## Action item
Without changing a word, copy every line of the listing below and leave out the images.

(Data below Opens)

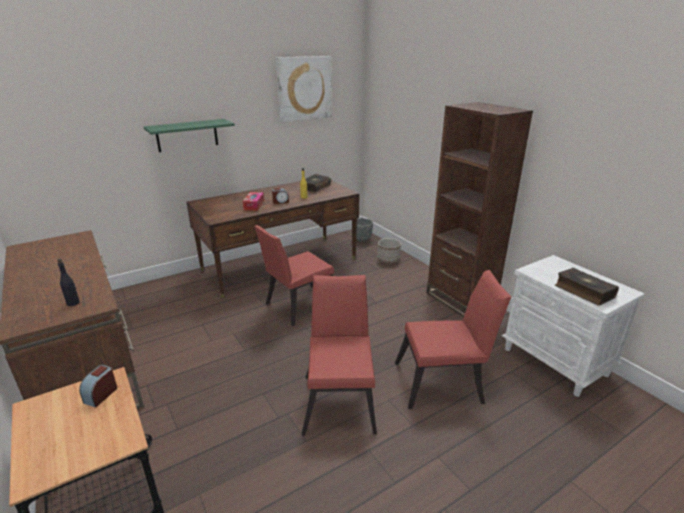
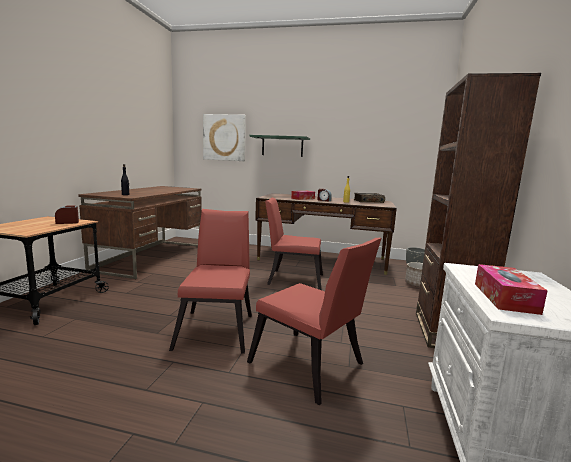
camera: 45 degrees right, 15 degrees down
(304, 88) = (382, 122): picture -> picture (224, 137)
(340, 398) = (217, 328): red chair -> red chair turned 45 degrees counterclockwise
(583, 291) = (504, 297): book -> tissue box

(Data below Closes)

## Solution to this problem
camera: 45 degrees right, 15 degrees down
(304, 88) = (382, 122): picture -> picture (224, 137)
(340, 398) = (217, 328): red chair -> red chair turned 45 degrees counterclockwise
(583, 291) = (504, 297): book -> tissue box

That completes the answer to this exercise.